→ **Extrait fourni**:

--- --- ---

Il a annoncé que son Gouvernement en finirait avec l’éducation sexuelle au collège. Il rejette aussi l’éducation à l’égalité de genre et le respect de la diversité qu’il qualifie « d’idéologie de genre », s’alignant sur des positions ultra-conservatrices comme celles du collectif « Ne touche pas à mes enfants » et il dit qu’on « est entrain d’homosexualiser les enfants. » « Nous allons exterminer l’idéologie de genre, on ne peut pas importer un modèle marxiste d’éducation sexuelle. »
Sa candidate à la première vice-présidence (au Pérou, il y a 2 vice-présidents) Neldy Mendoza, qui semble sortie du plus obscur Moyen-Age quand elle parle, a dit que la seule éducation sexuelle acceptable est l’abstinence. Elle affirme que prendre des contraceptifs, c’est une invitation au viol de la part des femmes et que celles qui sont frappées par leur conjoint sont coupables d’avoir provoqué cette violence chez les hommes. L’une des plus importantes candidates de Rénovation Populaire au Congrès, Milagros Aguayo, prêche que « dieu a créé l’homme pour être le roi. Aucune femme n’a le droit d’enlever l’homme de l’endroit où Dieu l’a mis. » Des postions délirantes comme il y en a beaucoup dans le parti du “Bolsonaro péruvien”.

--- --- ---

→ **Entrées fournies**:
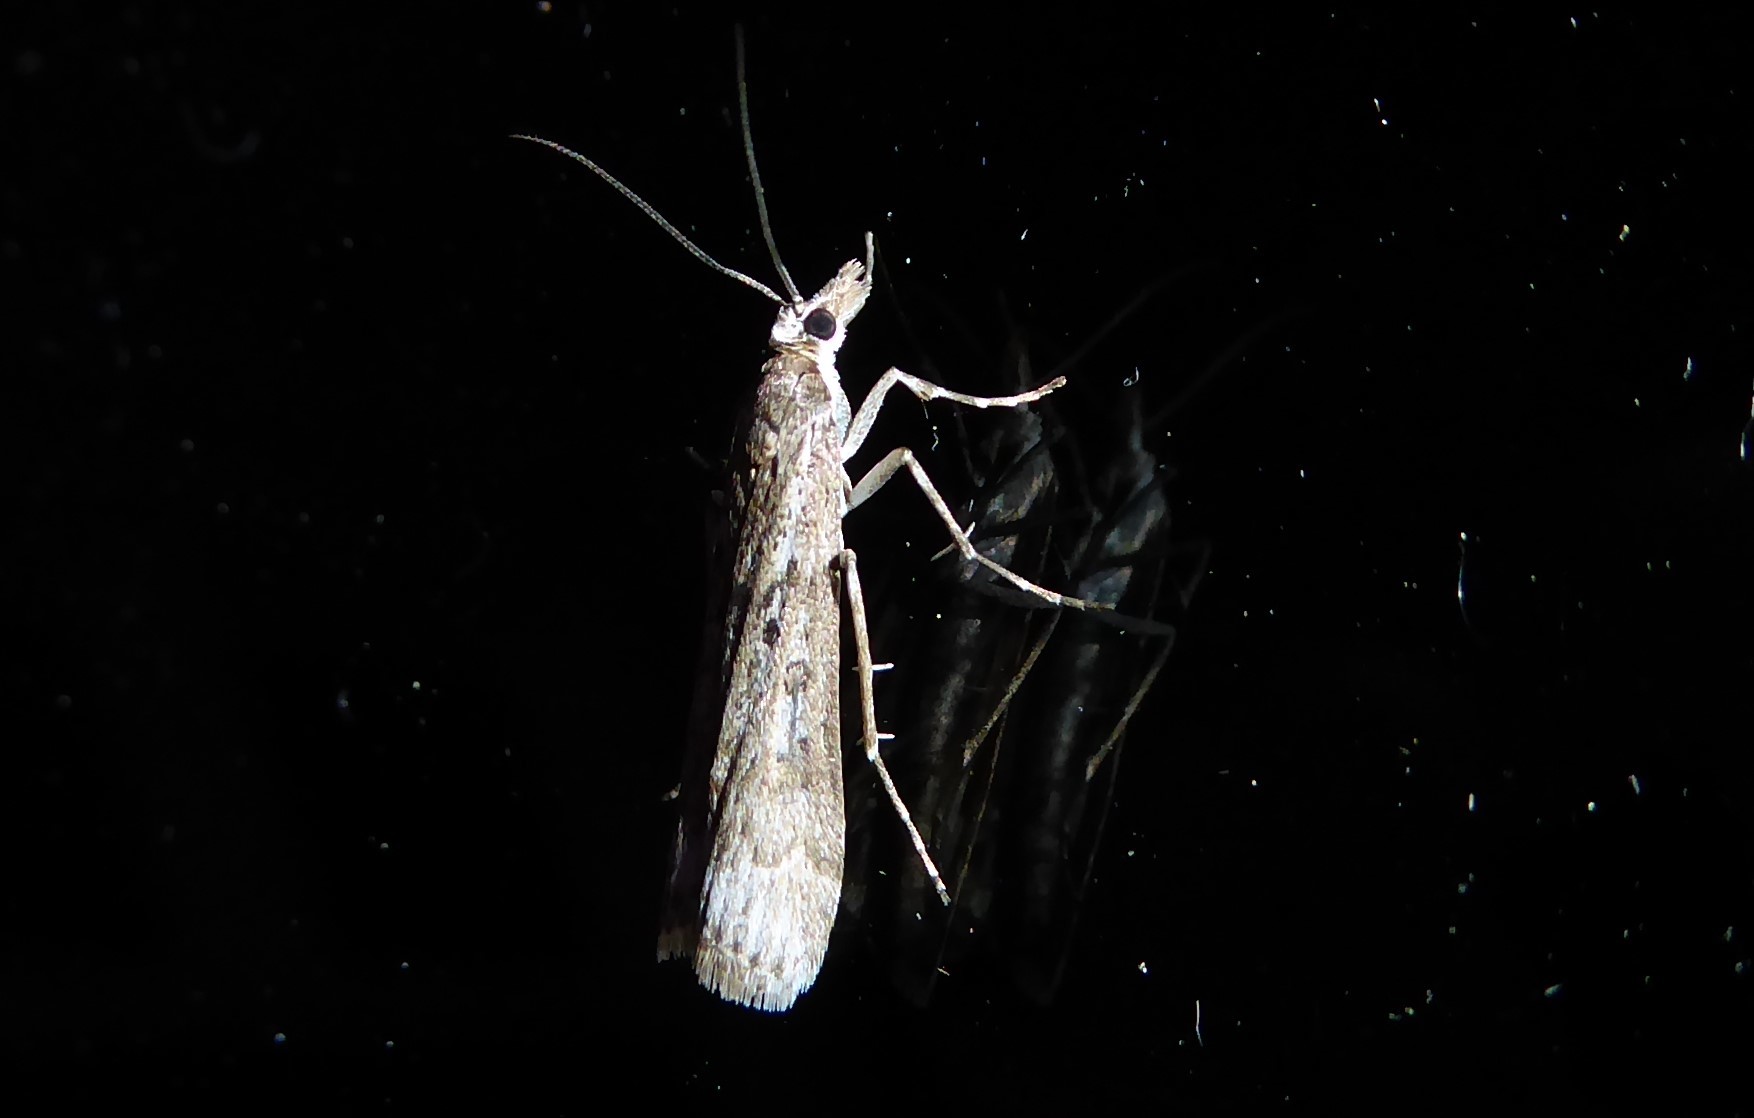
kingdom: Animalia
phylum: Arthropoda
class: Insecta
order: Lepidoptera
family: Crambidae
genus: Eudonia
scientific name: Eudonia leptalea
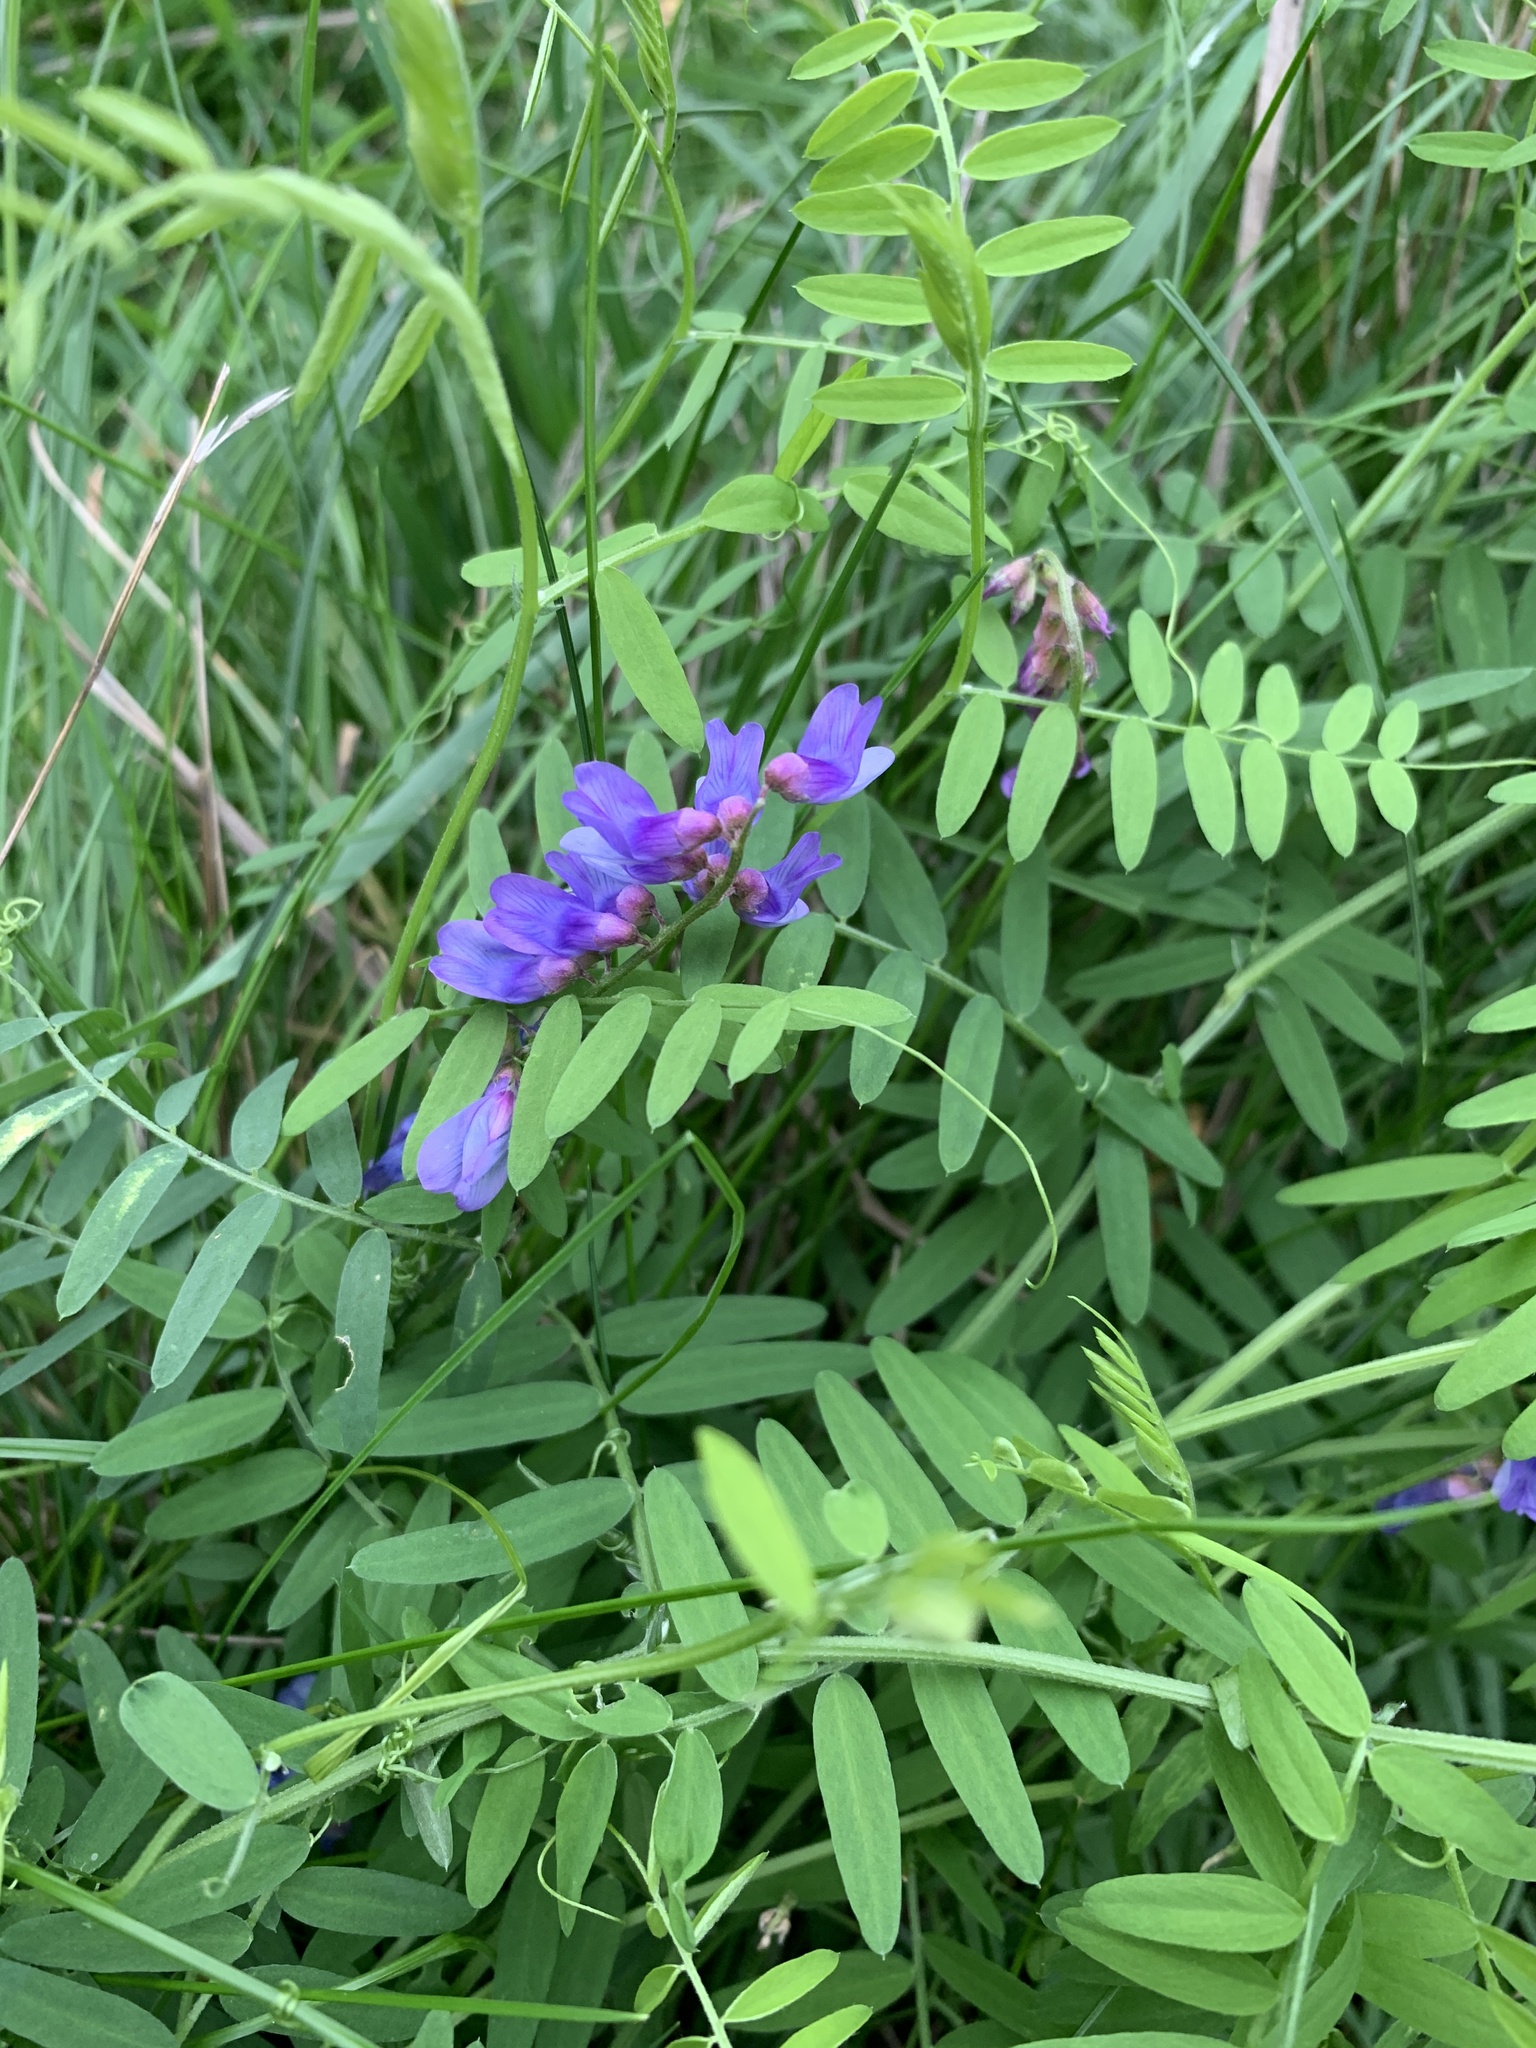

--- --- ---

→ **Consigne**:
Reprenez l'extrait sur les positions du parti Rénovation Populaire au Pérou et rédigez-en la suite à partir de sa dernière phrase. Les entrées ne sont pas nécessaires ici.

→ **Réponse**:
López Aliaga refuse le droit des femmes à l’avortement même en cas de viol. « Si elles en veulent pas de cet enfant, qu’elle sle fassent adopter, » dit-il sèchement. « Laissons faire la nature, » répond-t-il quand on lui pose des questiosn sur les risques pour la vie d’une fillette violée, un grave problème dans le pays, si elle poursuit sa grossesse. Il condamne avec la ferveur du fanatique la mariage égalitaire. Dans son groupe politique, ils parlent de l’homosexualité comme « d’un problème qu’il faut soigner. »
En économie, le patron parie sur l’investissement privé auquel il offre de grandes facilités. Il parle contre les monopoles mais s’est fait une fortune grâce au contrôle du très rentable train qui relie la ville andine de Cusco et les ruines du Machu Picchu, principal site touristique du pays, un monopole qu’il a obtenu sous la dictature d’Alberto Fujimori. Il parle d’affronter l’évasion fiscale mais plusieurs de ses entreprises accumulent des dettes qui équivalent à environ 8 000 000 de $. Il est l’objet d’une enquête pour blanchiment d’argent dans l’affaire des Panamá Papers. Il annonce qu’il fermera des programmes sociaux comme la distribution d’aliments aux écoles pauvres et que cette tâche sera réalisée par des volontaires privés.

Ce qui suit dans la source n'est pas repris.